Are you wondering if now is the right time to share your screenplay with someone else? There are a few schools of thought on this topic, but I think I'm partial to Danny Manus' advice. He is a screenwriting consultant, after all, and the owner of No Bullscript Consulting, so he's used to seeing screenplays at all life stages.
His wisdom says to seek outside help sooner than later. In fact, it's never too early to start considering it.
As I always say, screenwriting is a collaborative craft, and the collaboration doesn't necessarily begin when you type FADE OUT. Don't be afraid to ask for help early and often! It can make your story more robust and relatable. Or, helpers can also point out glaring errors or plot holes that you've overlooked. Even inexperienced friends and family can help, in that case.
Here are some places you can turn to for screenwriting help you can trust:
A screenwriting consultant will offer all kinds of different help for a fee, of course. Take Danny Manus' No Bullscript Consulting, for example. He provides basic to comprehensive notes, first act consults to ensure your script is on the right track from the outset, and even brainstorming and outline help! How's that for early help.
You can also pay a fee for screenplay coverage, where a company will read your script and give you a book report-like summary back.

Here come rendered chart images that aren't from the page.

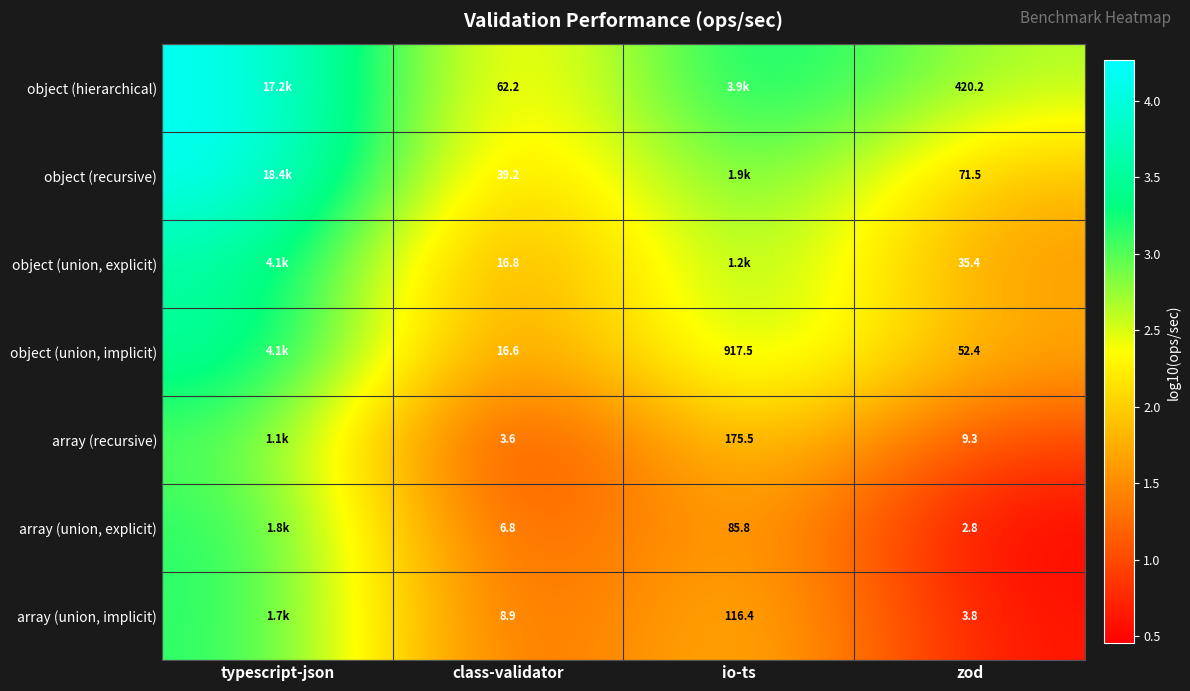

At which label does array (union, explicit) first exceed 1?

typescript-json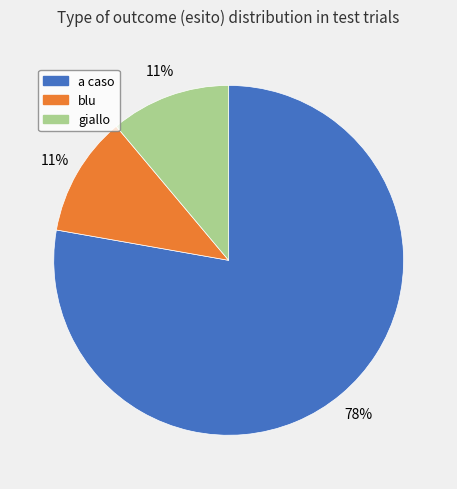

Which category accounts for the majority?

a caso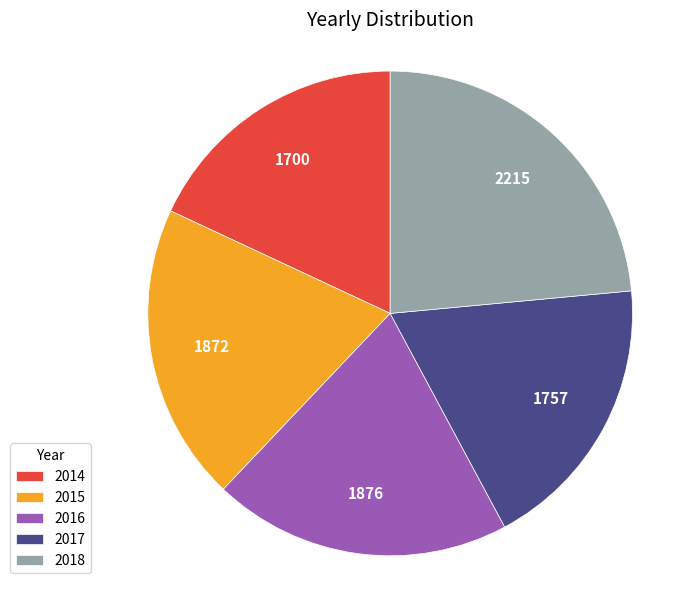

Does 2014 represent more than half of the total?

No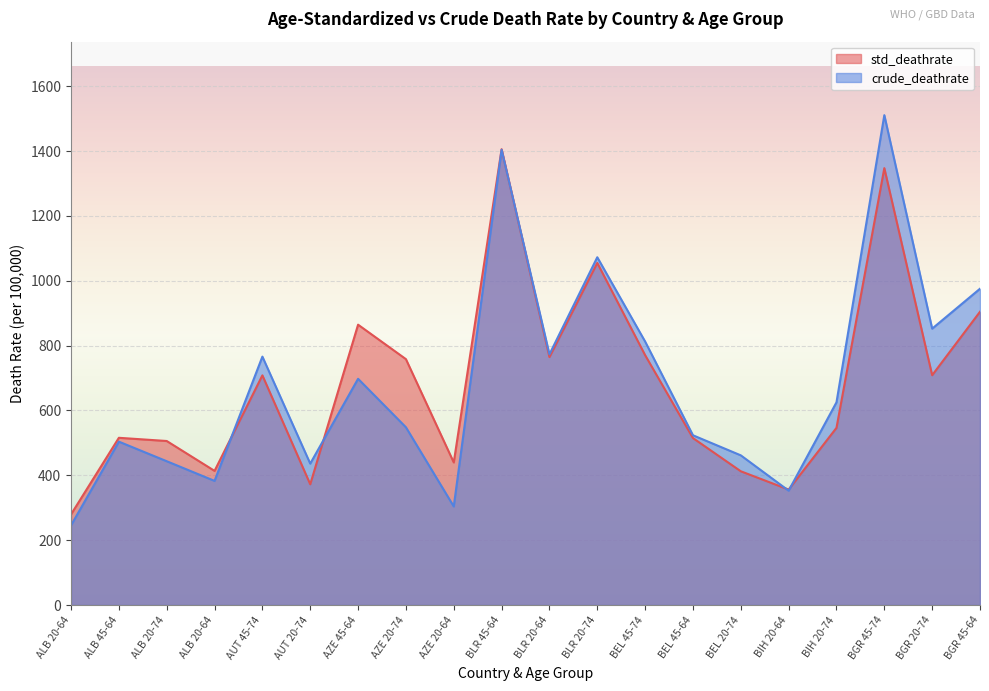

Where is the first local maximum for crude_deathrate?

ALB 45-64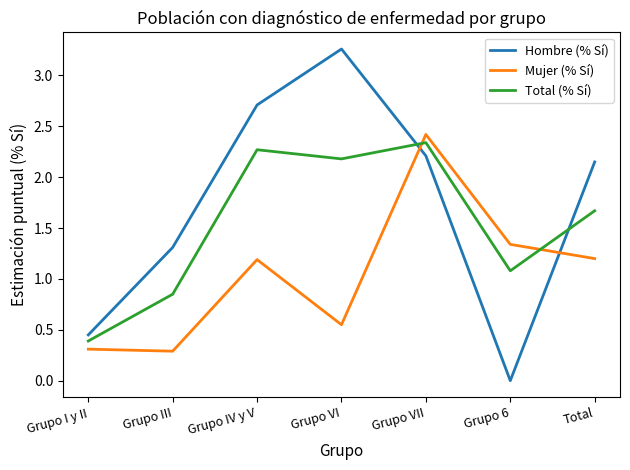

The value of Hombre (% Sí) at Grupo I y II is 0.2. True or false?

False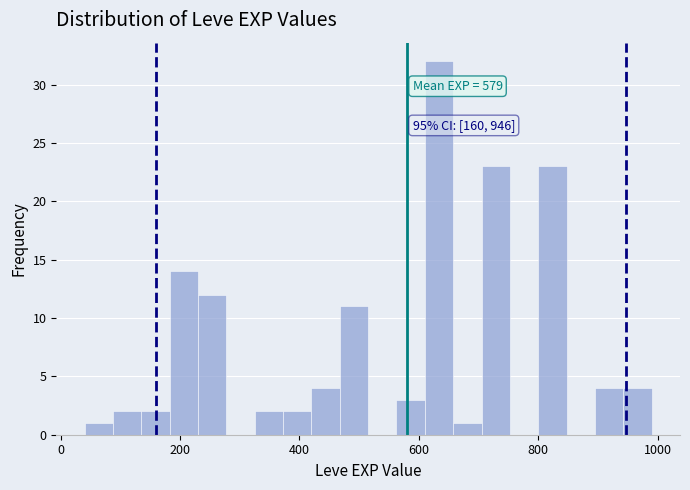

Around what value on the x-axis is the tallest bar? Give the approximate position of its centre, as read against the axis.

640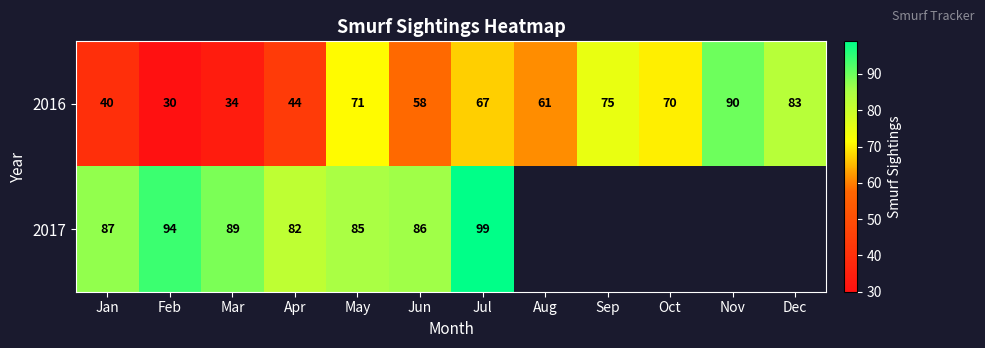

Is it true that 2017 equals 155 at Jan?

False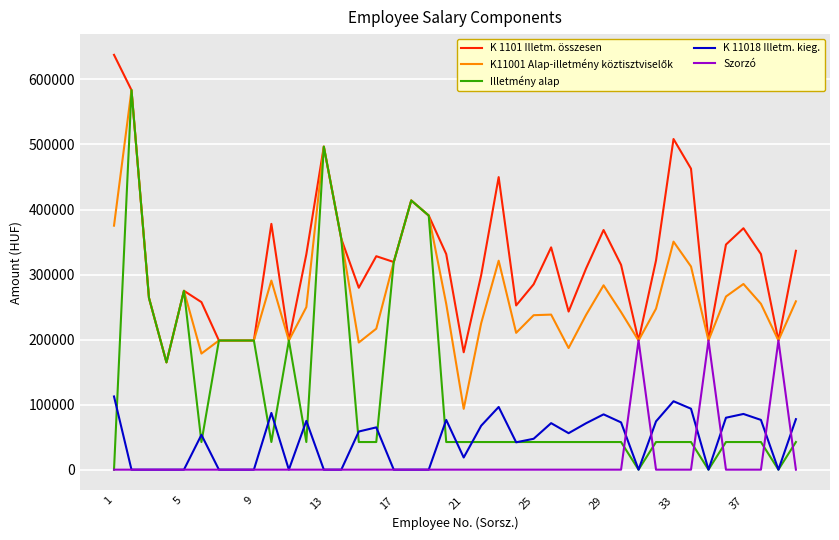

True or false: K 11018 Illetm. kieg. and K 1101 Illetm. összesen intersect in this chart.

False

It could include suggestions, point out weak spots, and give you an overall pass or fail grade that signals to a manager or producer whether the screenplay is worth their read. It's usually more suited for someone who has already written their final draft.
Facebook groups (such as our SoCreate Screenwriting Facebook Group), Reddit, and other online forums are great places to turn for honest feedback. Plenty of people will be helpful, but plenty will also be less than useful or downright rude – haters! Keep in mind that you are hearing from a range of writers, amateur to professional, so be selective when choosing what notes to address and which to skip. You'll also want to make sure you copyright or register your screenplay before letting it loose out into the online world.
You can find actors and other writers willing to do table reads through some of those aforementioned online forums, or contact your local theater group. Let them read your script out loud to see what dialogue is singing and where it may be falling flat. It is a different experience to hear your dialogue out loud than to imagine it in your head.
It's so easy to network with other writers online these days. Find a screenwriting buddy and offer to read their draft screenplay and give feedback in exchange for them reading yours. Or, during the writing process, ask for help and offer to provide it in return! You'll make a friend and learn something in the process.
Questions to ask yourself to determine if it's time for outside help include:
Have I shared my story idea or script with anyone yet, and is it solid enough to do so? If you're unsure about your script's direction, whether you've started writing or not, share your story with someone else to see if it's an idea that hooks them. Get your thoughts, or draft, in order first.
Will this script resonate with people? Are the themes big enough? If you're wondering if anyone could relate to the story you're telling, it's time to get some eyes on it. Are the themes large enough to impact people, touch them, and make them feel invested?
Am I stuck? It could be a bad writing day. Or, you could be totally stuck. Don't be afraid to ask for help if you're not getting anywhere.
What do I want to do with this screenplay next? Ask yourself what you want to do with that script – sell it, enter it in a contest, or something else? If it's anything that involves putting your script out there in the public eye, you may want some paid, trusted feedback on it first.